Wednesday, February 15, 2006

The lawyer of Genre

One can only agree with Amanda Craig in her defence of Romantic fiction that "the idea that all great literature must, by definition, escape genre is snobbish and wrong." I have no problem with that. (And I’m grateful that she names names along the way). After all, for some time now I’ve insisted that one of the great novels of recent times is Gert Hofmann’s Lichtenberg and the Little Flower Girl. In addition to being unique, it is also a love story; a Romantic novel!

One can’t easily disagree with the sentence that follows either: "Great literature plays with genre, extends it, inverts it and subverts it - but it cannot, ever, be wholly independent of it."

Unfortunately, ease is precisely what genre fiction is about.
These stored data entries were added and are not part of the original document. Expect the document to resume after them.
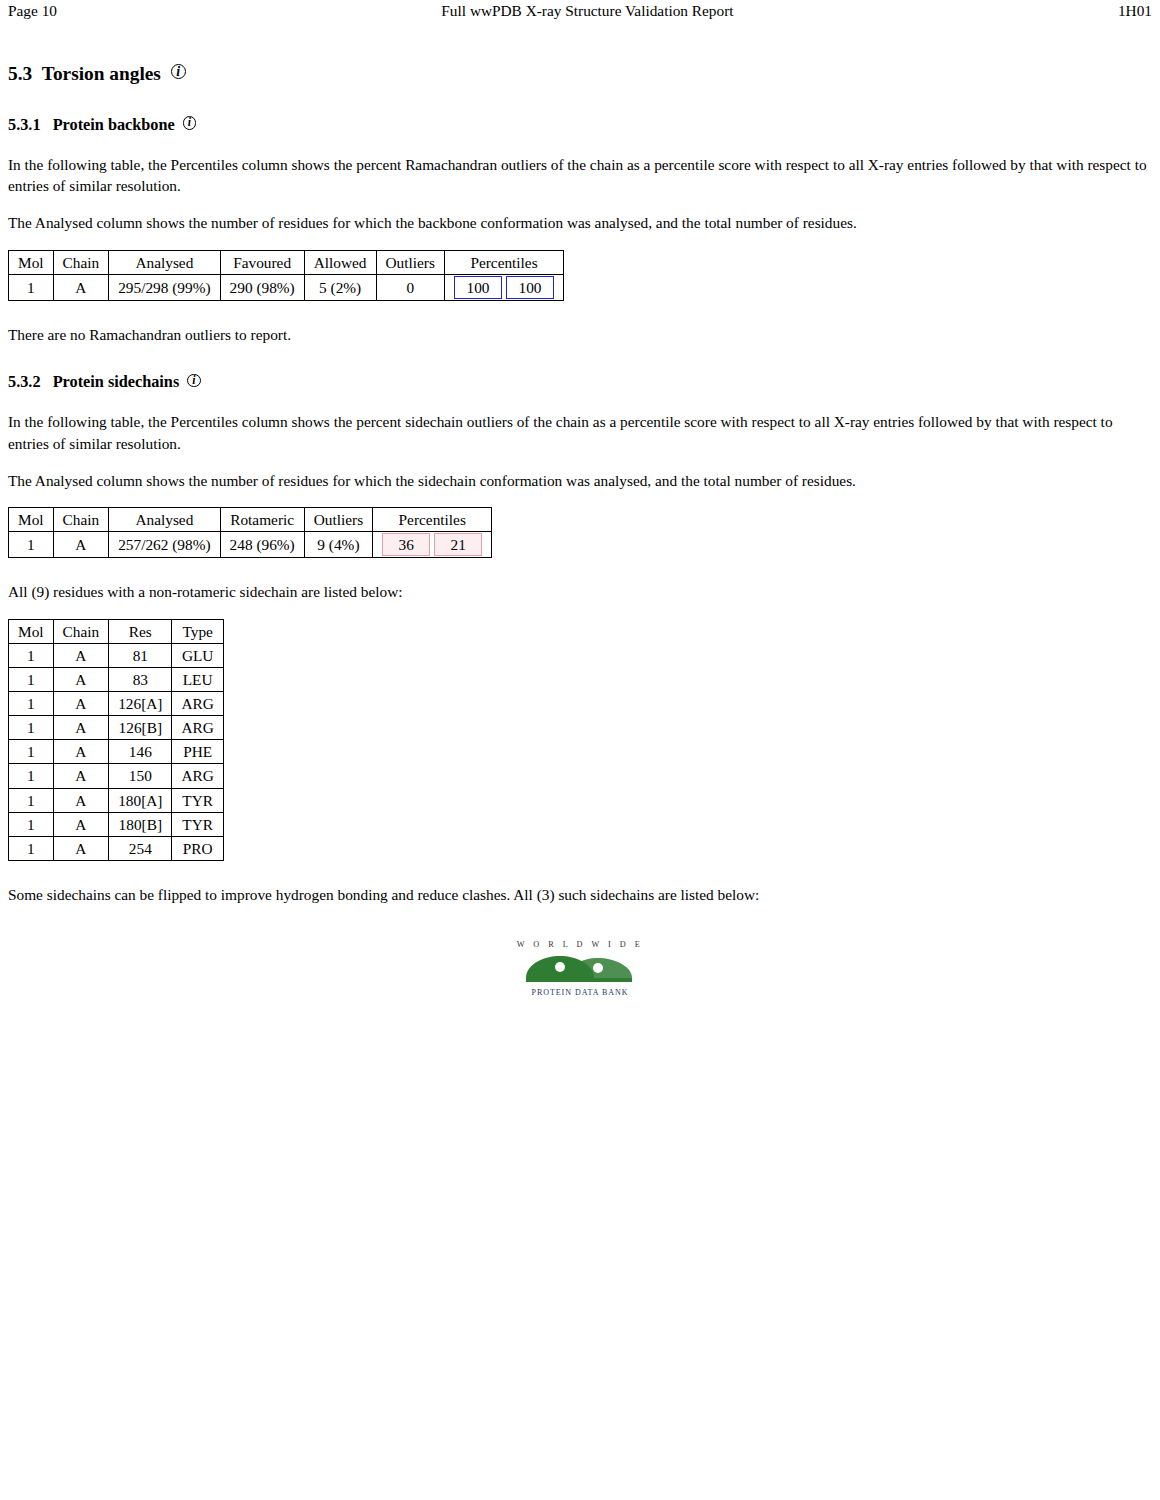Page 10
Full wwPDB X-ray Structure Validation Report
1H01
5.3 Torsion angles i
5.3.1 Protein backbone i
In the following table, the Percentiles column shows the percent Ramachandran outliers of the chain as a percentile score with respect to all X-ray entries followed by that with respect to entries of similar resolution.
The Analysed column shows the number of residues for which the backbone conformation was analysed, and the total number of residues.
| Mol | Chain | Analysed | Favoured | Allowed | Outliers | Percentiles |
| --- | --- | --- | --- | --- | --- | --- |
| 1 | A | 295/298 (99%) | 290 (98%) | 5 (2%) | 0 | 100 100 |
There are no Ramachandran outliers to report.
5.3.2 Protein sidechains i
In the following table, the Percentiles column shows the percent sidechain outliers of the chain as a percentile score with respect to all X-ray entries followed by that with respect to entries of similar resolution.
The Analysed column shows the number of residues for which the sidechain conformation was analysed, and the total number of residues.
| Mol | Chain | Analysed | Rotameric | Outliers | Percentiles |
| --- | --- | --- | --- | --- | --- |
| 1 | A | 257/262 (98%) | 248 (96%) | 9 (4%) | 36 21 |
All (9) residues with a non-rotameric sidechain are listed below:
| Mol | Chain | Res | Type |
| --- | --- | --- | --- |
| 1 | A | 81 | GLU |
| 1 | A | 83 | LEU |
| 1 | A | 126[A] | ARG |
| 1 | A | 126[B] | ARG |
| 1 | A | 146 | PHE |
| 1 | A | 150 | ARG |
| 1 | A | 180[A] | TYR |
| 1 | A | 180[B] | TYR |
| 1 | A | 254 | PRO |
Some sidechains can be flipped to improve hydrogen bonding and reduce clashes. All (3) such sidechains are listed below:
W O R L D W I D E
PROTEIN DATA BANK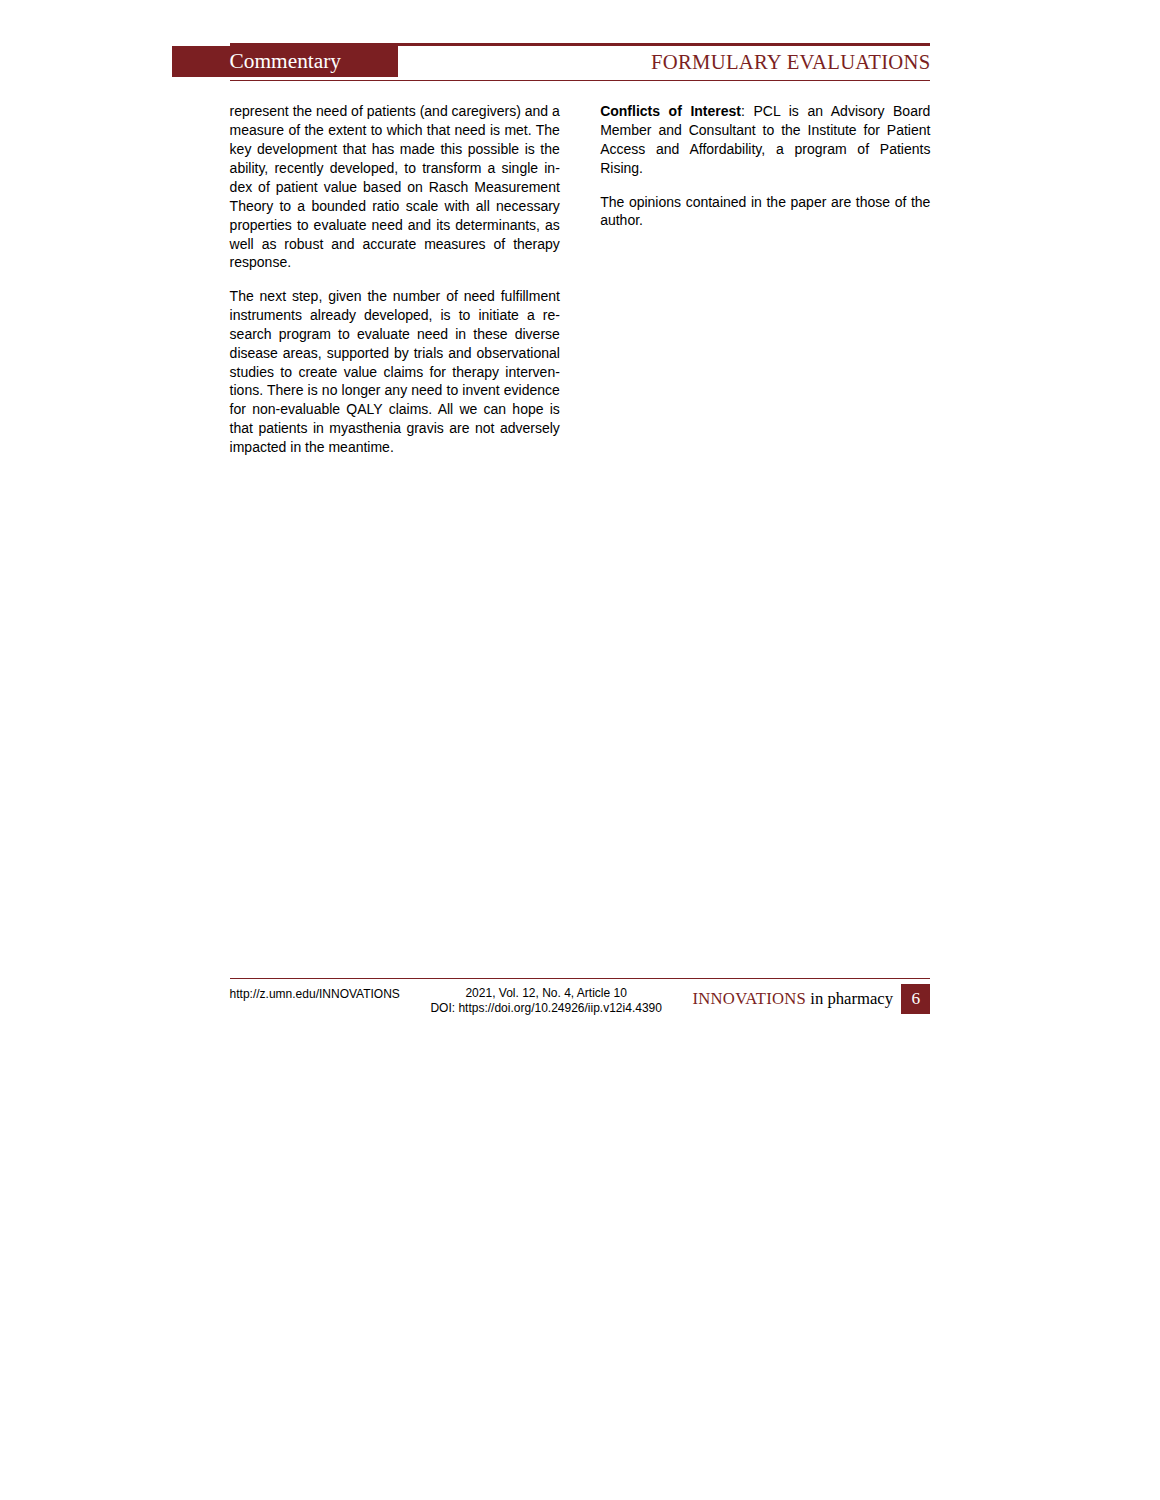Commentary
FORMULARY EVALUATIONS
represent the need of patients (and caregivers) and a measure of the extent to which that need is met. The key development that has made this possible is the ability, recently developed, to transform a single index of patient value based on Rasch Measurement Theory to a bounded ratio scale with all necessary properties to evaluate need and its determinants, as well as robust and accurate measures of therapy response.
The next step, given the number of need fulfillment instruments already developed, is to initiate a research program to evaluate need in these diverse disease areas, supported by trials and observational studies to create value claims for therapy interventions. There is no longer any need to invent evidence for non-evaluable QALY claims. All we can hope is that patients in myasthenia gravis are not adversely impacted in the meantime.
Conflicts of Interest: PCL is an Advisory Board Member and Consultant to the Institute for Patient Access and Affordability, a program of Patients Rising.
The opinions contained in the paper are those of the author.
http://z.umn.edu/INNOVATIONS
2021, Vol. 12, No. 4, Article 10
DOI: https://doi.org/10.24926/iip.v12i4.4390
INNOVATIONS in pharmacy 6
It might be futile to try to escape genre, but writers who struggle to do so are the only ones I want to read. Genre fiction is for people at home in the novel.

Craig reveals the anxiety lurking beneath the surface when she insists that Romantic fiction is “alive and kicking in the works of prize-winning authors such as Maggie O'Farrell, Joanne Harris and Sarah Waters”. Ah, prize-winning. That's what it's all about. And I thought this was about literature.


  1. I think you're very acute here. It's not what you do the first time ("Wuthering Heights") that makes a piece of work mere genre, but what you do the second time.

  2. Anonymous5:36 pm

    I will be reading Gert Hofmann’s Lichtenberg and the Little Flower Girl--a book that I read about and forgot but now remember.